“Yes, yes; extraordinary!”

But beneath this enthusiasm, which was to be decidedly the fashionable note of the day, Madame Bourdelais retained her practical housekeeper's coolness. She was carefully examining a piece of Paris Paradise, for she had come on purpose to take advantage of the exceptional cheapness of this silk, if she found it really advantageous. She was doubtless satisfied with it, for she took twenty-five yards, hoping it would be sufficient to make a dress for herself and a cloak for her little girl.

“What! you are going already?” resumed Madame Desforges. “Take a walk round with us.”

“No, thanks; they are waiting for me at home. I didn't like to risk bringing the children into this crowd.”

And she went away, preceded by the salesman carrying * the twenty-five yards of silk, and who led her to pay-desk No. 10, where young Albert was getting confused with all the demands for bills with which he was besieged.

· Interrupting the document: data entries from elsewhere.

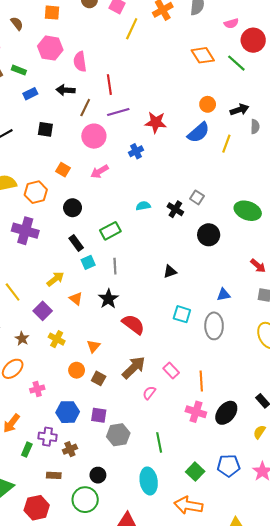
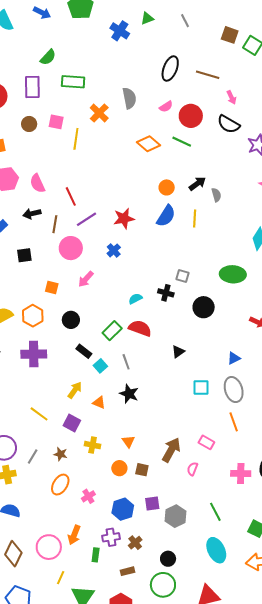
red semicircle: (133, 324) -> (140, 328), moved
orange line: (201, 381) -> (234, 422), moved

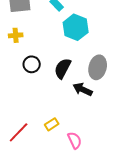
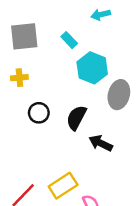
gray ellipse: (98, 67) -> (119, 95), moved
yellow rectangle: (52, 124) -> (63, 186), size x1.6

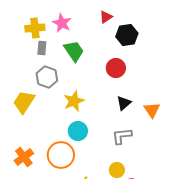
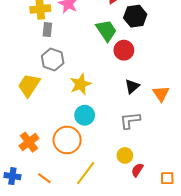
green trapezoid: (74, 51) -> (106, 31), moved

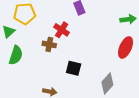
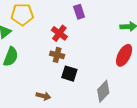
brown cross: (49, 44) -> (57, 55), moved

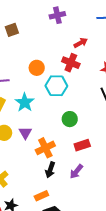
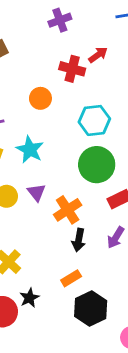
red cross: (71, 63) -> (72, 69), moved
cyan hexagon: (56, 86) -> (94, 120), moved
green circle: (70, 119) -> (97, 165), size x1.6

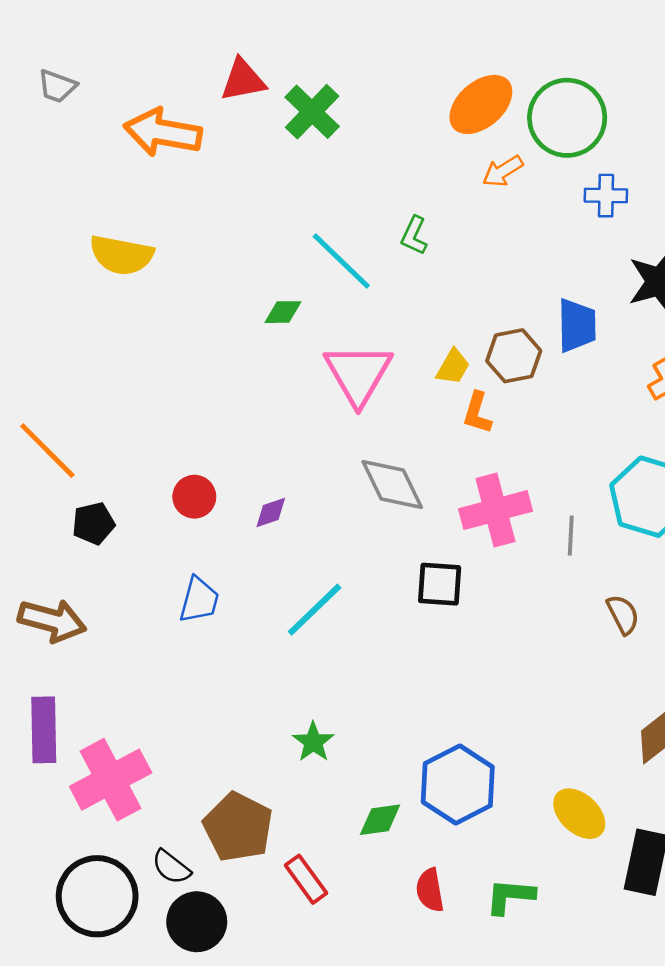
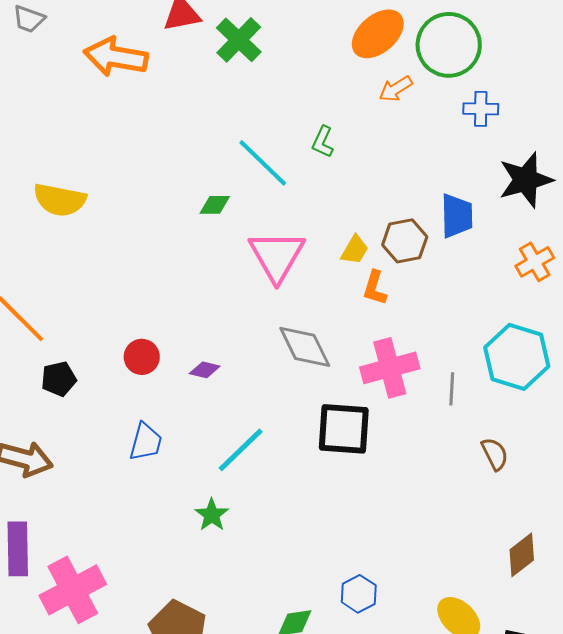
yellow semicircle: (121, 255) -> (60, 200), moved
purple diamond: (271, 512) -> (205, 370), turned 32
black square: (440, 584) -> (344, 429), size x1.4
green star: (313, 742) -> (212, 515), moved
blue hexagon: (458, 784) -> (359, 594), size x0.6

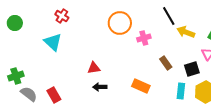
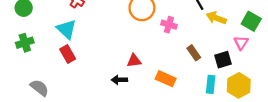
pink cross: (144, 38) -> (169, 25), turned 32
red triangle: (94, 68) -> (134, 61), moved
green cross: (16, 76) -> (25, 43), moved
red rectangle: (54, 95) -> (68, 54), moved

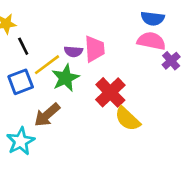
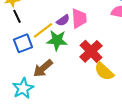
black line: (23, 46) -> (17, 16), moved
purple semicircle: (73, 51) -> (63, 20), turned -40
green star: (65, 78) -> (57, 40), turned 30

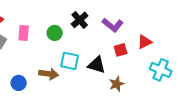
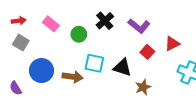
pink rectangle: (24, 33) -> (51, 24), moved, turned -56
red square: (121, 50) -> (147, 52), turned -32
blue circle: (19, 83) -> (41, 71), moved, size x1.5

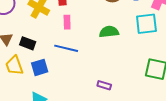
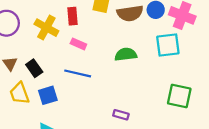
pink rectangle: (67, 22) -> (78, 44), turned -64
black rectangle: (28, 43) -> (34, 68), turned 35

When the salesman was able to approach, after having inscribed his sale on the debit-note, he called out the item, which the cashier entered in a register; then it was checked over, and the leaf torn off the salesman's book of debit-notes was stuck on a file near the receipting stamp.

“One hundred and forty francs,” said Albert.

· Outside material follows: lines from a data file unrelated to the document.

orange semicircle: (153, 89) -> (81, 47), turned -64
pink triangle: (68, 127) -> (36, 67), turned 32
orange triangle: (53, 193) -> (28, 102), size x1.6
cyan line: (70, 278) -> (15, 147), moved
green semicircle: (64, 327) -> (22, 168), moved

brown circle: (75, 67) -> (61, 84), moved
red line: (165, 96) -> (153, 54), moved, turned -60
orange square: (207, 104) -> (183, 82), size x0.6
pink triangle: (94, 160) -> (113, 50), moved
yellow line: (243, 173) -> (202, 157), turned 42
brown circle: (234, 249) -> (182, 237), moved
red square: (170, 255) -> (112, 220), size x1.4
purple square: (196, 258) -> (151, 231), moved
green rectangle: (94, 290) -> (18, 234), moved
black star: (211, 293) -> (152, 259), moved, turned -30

Madame Bourdelais paid and gave her address, for having come on foot she did not wish to be troubled with a parcel. Joseph had already got the silk behind the pay-desk, and was tying it up; and the parcel, thrown into a basket on wheels, was sent down to the delivery department, where all the goods in the shop seemed to be swallowed up with a sluice-like noise.

Meanwhile, the block was becoming so great in the silk department that Madame Desforges and Madame Marty could not at first find a salesman disengaged. They remained standing, mingling with the crowd of ladies who were looking at the silks and feeling them, staying there hours without making up their minds. But the Paris Paradise was a great success; around it pressed one of those crowds which decides the fortune of a fashion in a day. A host of shopmen were engaged in measuring off this silk; one could see, above the customers' heads, the pale glimmer of the unfolded pieces, in the continual coming and going of the fingers along the oak yard measures hanging from brass rods; one could hear the noise of the scissors cutting the silk, without ceasing, as the sale went on, as if there were not enough shopmen to suffice for all the greedy outstretched hands of the customers.

“It really isn't bad for five francs twelve sous,” said Madame Desforges, who had succeeded in getting hold of a piece at the edge of the table.

Madame Marty and her daughter experienced a disappointment. The newspapers had said so much about it, that they had expected something stronger and more brilliant. But Bouthemont had just recognised Madame Desforges, and in order to get in the good graces of such a handsome lady, who was supposed to be all-powerful with the governor, he came up, with his rather coarse amiability. What! no one was serving her! it was unpardonable! He begged her to be indulgent, for really they did not know which way to turn. And he went to look for some chairs amongst the neighbouring skirts, laughing with his good-natured laugh, full of a brutal love for the sex, which did not seem to displease Henrietta.